Bing built an infrastructure called Auto Pilot, a foundation for managing data centers with a very small amount of human intervention. Servers go offline is faulted and go online automatically when repaired. With over 100,000 computers it was the only way to support this kind of data center. Windows Azure is essentially a generalization of Auto Pilot as an application platform.
Next up, were Don Box (Distinguished Engineer) and Chris Anderson (Architect) came on the stage. And Don is exciting as usual! Last year they programmed a live demo on Azure, and today they want to show us some of the reaction to the programmer feedback.
One of the biggest requests were to integrate other languages and frameworks, such as C and C++, PHP and so on. And Chris is writing a CGI application in C that prints out some information from the query string!
In SQL Azure there’s support for T-SQL and TDS and it’s now possible to use the standard SQL Server Management Studio to create tables and do anything that’s possible in T-SQL. It’s also possible to use transactions. There’s also a simplified model for working with access control, and they demoed it from Javascript.
One of the customers of Windows Azure is Domino’s Pizza, who have a serious problem with peaks on Sundays and especially on Superbowl Sundays. They had to tie lots of unused resources to accommodate the peak load, and Azure enabled them to do so automatically without paying for the extra, unnecessary resources. This is a classic usage scenario for a cloud service.
Next, Bob announces Windows Server AppFabric, available in Beta on Windows Server today and next year in Beta on Windows Azure. This extends the environment of IIS and providing a platform for building scale-out, highly available, middle-tier services with WCF and Workflow.

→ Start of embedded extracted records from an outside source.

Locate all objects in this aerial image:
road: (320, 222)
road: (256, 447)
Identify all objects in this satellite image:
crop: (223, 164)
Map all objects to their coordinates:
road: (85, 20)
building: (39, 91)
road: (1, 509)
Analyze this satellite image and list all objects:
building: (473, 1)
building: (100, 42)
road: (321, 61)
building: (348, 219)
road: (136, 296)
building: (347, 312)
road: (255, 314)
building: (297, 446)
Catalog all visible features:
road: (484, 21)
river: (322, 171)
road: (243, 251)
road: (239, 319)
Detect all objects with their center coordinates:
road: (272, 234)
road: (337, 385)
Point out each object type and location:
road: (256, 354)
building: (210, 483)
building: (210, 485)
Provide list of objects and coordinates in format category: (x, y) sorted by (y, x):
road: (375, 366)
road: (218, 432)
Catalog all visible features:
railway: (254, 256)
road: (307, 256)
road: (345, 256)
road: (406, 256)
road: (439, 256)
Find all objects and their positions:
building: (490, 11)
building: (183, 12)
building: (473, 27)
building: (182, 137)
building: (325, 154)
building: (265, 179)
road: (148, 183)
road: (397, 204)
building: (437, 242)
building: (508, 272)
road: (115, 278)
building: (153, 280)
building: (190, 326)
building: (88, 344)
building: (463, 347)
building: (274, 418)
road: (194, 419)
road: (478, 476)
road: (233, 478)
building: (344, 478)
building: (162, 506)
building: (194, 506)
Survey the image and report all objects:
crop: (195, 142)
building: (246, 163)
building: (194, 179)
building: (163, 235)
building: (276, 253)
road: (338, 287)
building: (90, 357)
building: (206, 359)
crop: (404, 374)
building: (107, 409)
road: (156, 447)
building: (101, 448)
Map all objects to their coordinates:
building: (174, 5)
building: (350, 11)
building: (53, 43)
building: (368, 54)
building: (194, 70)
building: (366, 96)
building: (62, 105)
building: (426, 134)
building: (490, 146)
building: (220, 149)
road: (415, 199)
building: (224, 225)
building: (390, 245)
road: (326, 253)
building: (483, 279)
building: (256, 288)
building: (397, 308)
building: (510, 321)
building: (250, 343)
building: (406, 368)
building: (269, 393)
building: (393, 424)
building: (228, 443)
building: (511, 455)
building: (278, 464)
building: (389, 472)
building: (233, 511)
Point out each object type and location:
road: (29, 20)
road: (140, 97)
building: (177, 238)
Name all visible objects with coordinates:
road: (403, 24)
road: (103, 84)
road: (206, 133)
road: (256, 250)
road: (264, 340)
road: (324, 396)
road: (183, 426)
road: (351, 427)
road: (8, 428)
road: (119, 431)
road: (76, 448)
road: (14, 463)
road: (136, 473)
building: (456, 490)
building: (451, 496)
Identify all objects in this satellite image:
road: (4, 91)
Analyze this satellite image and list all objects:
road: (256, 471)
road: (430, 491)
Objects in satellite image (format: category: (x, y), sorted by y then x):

It’s an easily manageable infrastructure with load balancing, failover, high-availability and so forth. Workflow and WCF + Database Cache for better performance to applications.
Cameron Skinner, Product Unit Manager for Visual Studio, shows us some features of Visual Studio 2010 – code relationship diagrams, multi-monitor support, and other (already familiar) features… Windows Identity Foundation to implement single-on – they actually use their Microsoft Corp. Active Directory credentials that are federated with Windows Azure.
Session and object caches have been there for a while, but we want to use a scale-out cache. The cache is a distributed in-memory cache and it's part of AppFabric.
There’s a very neat management dashboard for workflow instances in IIS with AppFabric, and there is full tracking event support in the dashboard. (What about Workflow Monitor, the MSDN sample? Good question.)
Deploying a web application is even easier using MS-Deploy. There’s a way to zip an app and hand it off to IT for deployment. There’s also a publishing profile capability to push the application to the staging environment within Visual Studio, and it works with a private staging environment as well as a hosted Azure staging environment.
Check out TailSpin, the demo Cameron used for deployment to Windows Azure: http://r.ch9.ms/tailspin
Bob also mentioned Microsoft Systems Center that manages all virtual and physical machines in a private enterprise environment as well as the public hosted environment, and they’re working on connecting the two. There’s also a new type of project in Visual Studio – an Application Model Project which supports deployment of various server roles into Azure! (e.g. Web Role, AppFabric Role, Database Role – and it all works within a nice designer surface, dragging projects into the various roles)
Wow, that was a long keynote :-) Look forward to more interesting news from other sessions later today.